**EXERCISE BRIEF:**
Output each line of the listing exactly, though pictures are not to appear.

**GIVEN RECORDS:**

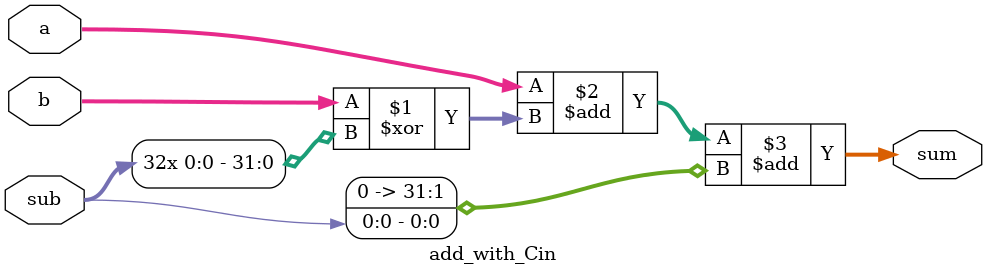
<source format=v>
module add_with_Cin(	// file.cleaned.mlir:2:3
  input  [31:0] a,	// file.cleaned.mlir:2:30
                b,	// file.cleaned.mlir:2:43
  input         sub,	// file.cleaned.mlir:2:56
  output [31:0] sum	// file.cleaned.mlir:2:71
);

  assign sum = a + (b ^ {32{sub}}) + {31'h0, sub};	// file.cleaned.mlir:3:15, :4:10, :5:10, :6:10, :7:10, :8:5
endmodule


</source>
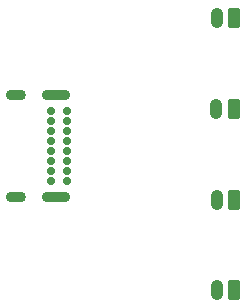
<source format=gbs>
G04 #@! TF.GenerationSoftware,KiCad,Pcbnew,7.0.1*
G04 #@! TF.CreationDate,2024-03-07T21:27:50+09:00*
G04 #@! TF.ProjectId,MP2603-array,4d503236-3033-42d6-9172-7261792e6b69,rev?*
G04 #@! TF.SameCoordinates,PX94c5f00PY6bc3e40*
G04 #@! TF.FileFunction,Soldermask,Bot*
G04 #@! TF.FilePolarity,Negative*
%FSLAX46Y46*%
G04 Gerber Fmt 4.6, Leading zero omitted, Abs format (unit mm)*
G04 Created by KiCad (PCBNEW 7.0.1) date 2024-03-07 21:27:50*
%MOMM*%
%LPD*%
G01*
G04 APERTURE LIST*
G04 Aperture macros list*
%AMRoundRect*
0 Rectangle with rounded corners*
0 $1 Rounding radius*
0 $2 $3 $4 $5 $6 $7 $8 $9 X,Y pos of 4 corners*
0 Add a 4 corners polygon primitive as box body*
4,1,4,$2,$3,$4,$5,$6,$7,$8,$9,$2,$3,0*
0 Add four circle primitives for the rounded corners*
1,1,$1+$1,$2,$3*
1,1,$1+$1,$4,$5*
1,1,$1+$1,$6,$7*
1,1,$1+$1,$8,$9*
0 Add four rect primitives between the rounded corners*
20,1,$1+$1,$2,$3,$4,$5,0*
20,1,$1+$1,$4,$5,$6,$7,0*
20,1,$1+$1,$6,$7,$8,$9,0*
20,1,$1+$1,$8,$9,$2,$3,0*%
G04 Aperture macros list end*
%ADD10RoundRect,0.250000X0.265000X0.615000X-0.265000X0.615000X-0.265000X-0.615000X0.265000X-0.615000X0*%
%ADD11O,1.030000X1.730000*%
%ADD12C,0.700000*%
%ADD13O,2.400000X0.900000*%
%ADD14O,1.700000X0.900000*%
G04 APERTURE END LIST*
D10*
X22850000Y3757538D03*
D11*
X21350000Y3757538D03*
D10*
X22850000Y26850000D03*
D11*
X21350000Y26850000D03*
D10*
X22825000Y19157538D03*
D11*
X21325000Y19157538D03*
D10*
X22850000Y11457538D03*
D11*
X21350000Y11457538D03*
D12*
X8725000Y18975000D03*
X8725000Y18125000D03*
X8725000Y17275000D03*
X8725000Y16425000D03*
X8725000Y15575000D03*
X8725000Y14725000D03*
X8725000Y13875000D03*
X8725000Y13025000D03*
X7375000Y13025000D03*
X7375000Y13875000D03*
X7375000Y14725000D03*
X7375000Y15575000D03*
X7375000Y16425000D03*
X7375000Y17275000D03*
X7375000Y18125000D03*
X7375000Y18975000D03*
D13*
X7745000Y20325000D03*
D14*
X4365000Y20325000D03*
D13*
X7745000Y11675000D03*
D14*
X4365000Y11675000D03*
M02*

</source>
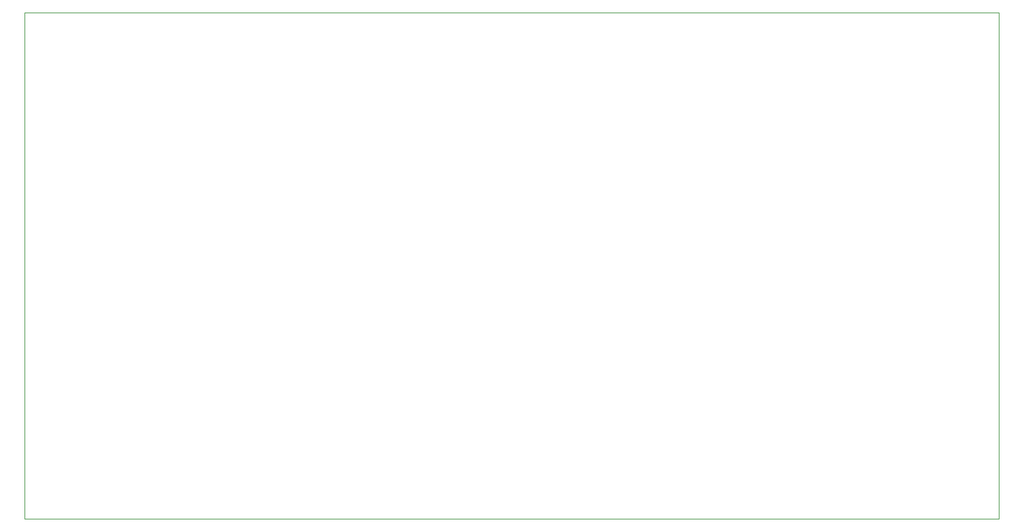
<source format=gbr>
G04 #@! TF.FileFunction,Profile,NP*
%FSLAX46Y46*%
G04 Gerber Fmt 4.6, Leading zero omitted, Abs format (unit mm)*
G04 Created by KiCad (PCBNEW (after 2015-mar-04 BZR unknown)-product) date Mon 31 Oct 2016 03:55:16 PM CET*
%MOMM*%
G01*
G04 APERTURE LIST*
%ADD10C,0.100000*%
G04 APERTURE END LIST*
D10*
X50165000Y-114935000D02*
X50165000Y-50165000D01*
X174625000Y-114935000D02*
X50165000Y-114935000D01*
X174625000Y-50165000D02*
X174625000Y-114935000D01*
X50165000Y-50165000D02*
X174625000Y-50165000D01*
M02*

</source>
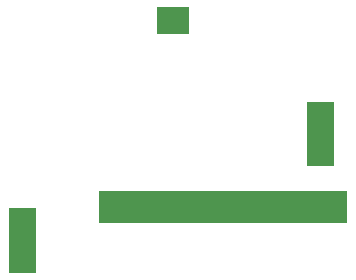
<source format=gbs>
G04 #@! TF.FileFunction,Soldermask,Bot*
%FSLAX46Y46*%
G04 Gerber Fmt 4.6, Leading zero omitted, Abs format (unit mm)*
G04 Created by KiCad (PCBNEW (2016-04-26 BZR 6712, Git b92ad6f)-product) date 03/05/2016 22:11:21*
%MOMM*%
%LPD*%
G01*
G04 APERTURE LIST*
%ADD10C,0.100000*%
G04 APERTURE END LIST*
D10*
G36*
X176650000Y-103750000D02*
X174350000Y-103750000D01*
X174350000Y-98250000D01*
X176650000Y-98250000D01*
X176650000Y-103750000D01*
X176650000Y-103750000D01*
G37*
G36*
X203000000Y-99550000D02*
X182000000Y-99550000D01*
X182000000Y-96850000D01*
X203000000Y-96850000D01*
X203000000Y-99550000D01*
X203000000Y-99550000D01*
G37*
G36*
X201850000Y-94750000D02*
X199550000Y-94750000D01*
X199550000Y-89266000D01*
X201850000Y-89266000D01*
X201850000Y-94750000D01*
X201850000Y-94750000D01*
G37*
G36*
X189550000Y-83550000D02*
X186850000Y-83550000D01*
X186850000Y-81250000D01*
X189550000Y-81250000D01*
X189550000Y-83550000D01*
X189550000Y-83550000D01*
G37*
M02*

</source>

**SOLVED PROBLEM:**
<source format=v>
module add_with_Cin(	// file.cleaned.mlir:2:3
  input  [31:0] a,	// file.cleaned.mlir:2:30
                b,	// file.cleaned.mlir:2:43
  input         sub,	// file.cleaned.mlir:2:56
  output [31:0] sum	// file.cleaned.mlir:2:71
);

  assign sum = a + (b ^ {32{sub}}) + {31'h0, sub};	// file.cleaned.mlir:3:15, :4:10, :5:10, :6:10, :7:10, :8:5
endmodule


</source>
<source format=gbs>
G04 #@! TF.GenerationSoftware,KiCad,Pcbnew,7.0.1*
G04 #@! TF.CreationDate,2024-03-07T21:27:50+09:00*
G04 #@! TF.ProjectId,MP2603-array,4d503236-3033-42d6-9172-7261792e6b69,rev?*
G04 #@! TF.SameCoordinates,PX94c5f00PY6bc3e40*
G04 #@! TF.FileFunction,Soldermask,Bot*
G04 #@! TF.FilePolarity,Negative*
%FSLAX46Y46*%
G04 Gerber Fmt 4.6, Leading zero omitted, Abs format (unit mm)*
G04 Created by KiCad (PCBNEW 7.0.1) date 2024-03-07 21:27:50*
%MOMM*%
%LPD*%
G01*
G04 APERTURE LIST*
G04 Aperture macros list*
%AMRoundRect*
0 Rectangle with rounded corners*
0 $1 Rounding radius*
0 $2 $3 $4 $5 $6 $7 $8 $9 X,Y pos of 4 corners*
0 Add a 4 corners polygon primitive as box body*
4,1,4,$2,$3,$4,$5,$6,$7,$8,$9,$2,$3,0*
0 Add four circle primitives for the rounded corners*
1,1,$1+$1,$2,$3*
1,1,$1+$1,$4,$5*
1,1,$1+$1,$6,$7*
1,1,$1+$1,$8,$9*
0 Add four rect primitives between the rounded corners*
20,1,$1+$1,$2,$3,$4,$5,0*
20,1,$1+$1,$4,$5,$6,$7,0*
20,1,$1+$1,$6,$7,$8,$9,0*
20,1,$1+$1,$8,$9,$2,$3,0*%
G04 Aperture macros list end*
%ADD10RoundRect,0.250000X0.265000X0.615000X-0.265000X0.615000X-0.265000X-0.615000X0.265000X-0.615000X0*%
%ADD11O,1.030000X1.730000*%
%ADD12C,0.700000*%
%ADD13O,2.400000X0.900000*%
%ADD14O,1.700000X0.900000*%
G04 APERTURE END LIST*
D10*
X22850000Y3757538D03*
D11*
X21350000Y3757538D03*
D10*
X22850000Y26850000D03*
D11*
X21350000Y26850000D03*
D10*
X22825000Y19157538D03*
D11*
X21325000Y19157538D03*
D10*
X22850000Y11457538D03*
D11*
X21350000Y11457538D03*
D12*
X8725000Y18975000D03*
X8725000Y18125000D03*
X8725000Y17275000D03*
X8725000Y16425000D03*
X8725000Y15575000D03*
X8725000Y14725000D03*
X8725000Y13875000D03*
X8725000Y13025000D03*
X7375000Y13025000D03*
X7375000Y13875000D03*
X7375000Y14725000D03*
X7375000Y15575000D03*
X7375000Y16425000D03*
X7375000Y17275000D03*
X7375000Y18125000D03*
X7375000Y18975000D03*
D13*
X7745000Y20325000D03*
D14*
X4365000Y20325000D03*
D13*
X7745000Y11675000D03*
D14*
X4365000Y11675000D03*
M02*

</source>
<source format=gbr>
G04 #@! TF.FileFunction,Profile,NP*
%FSLAX46Y46*%
G04 Gerber Fmt 4.6, Leading zero omitted, Abs format (unit mm)*
G04 Created by KiCad (PCBNEW (after 2015-mar-04 BZR unknown)-product) date Mon 31 Oct 2016 03:55:16 PM CET*
%MOMM*%
G01*
G04 APERTURE LIST*
%ADD10C,0.100000*%
G04 APERTURE END LIST*
D10*
X50165000Y-114935000D02*
X50165000Y-50165000D01*
X174625000Y-114935000D02*
X50165000Y-114935000D01*
X174625000Y-50165000D02*
X174625000Y-114935000D01*
X50165000Y-50165000D02*
X174625000Y-50165000D01*
M02*

</source>
<source format=gbs>
G04 #@! TF.FileFunction,Soldermask,Bot*
%FSLAX46Y46*%
G04 Gerber Fmt 4.6, Leading zero omitted, Abs format (unit mm)*
G04 Created by KiCad (PCBNEW (2016-04-26 BZR 6712, Git b92ad6f)-product) date 03/05/2016 22:11:21*
%MOMM*%
%LPD*%
G01*
G04 APERTURE LIST*
%ADD10C,0.100000*%
G04 APERTURE END LIST*
D10*
G36*
X176650000Y-103750000D02*
X174350000Y-103750000D01*
X174350000Y-98250000D01*
X176650000Y-98250000D01*
X176650000Y-103750000D01*
X176650000Y-103750000D01*
G37*
G36*
X203000000Y-99550000D02*
X182000000Y-99550000D01*
X182000000Y-96850000D01*
X203000000Y-96850000D01*
X203000000Y-99550000D01*
X203000000Y-99550000D01*
G37*
G36*
X201850000Y-94750000D02*
X199550000Y-94750000D01*
X199550000Y-89266000D01*
X201850000Y-89266000D01*
X201850000Y-94750000D01*
X201850000Y-94750000D01*
G37*
G36*
X189550000Y-83550000D02*
X186850000Y-83550000D01*
X186850000Y-81250000D01*
X189550000Y-81250000D01*
X189550000Y-83550000D01*
X189550000Y-83550000D01*
G37*
M02*

</source>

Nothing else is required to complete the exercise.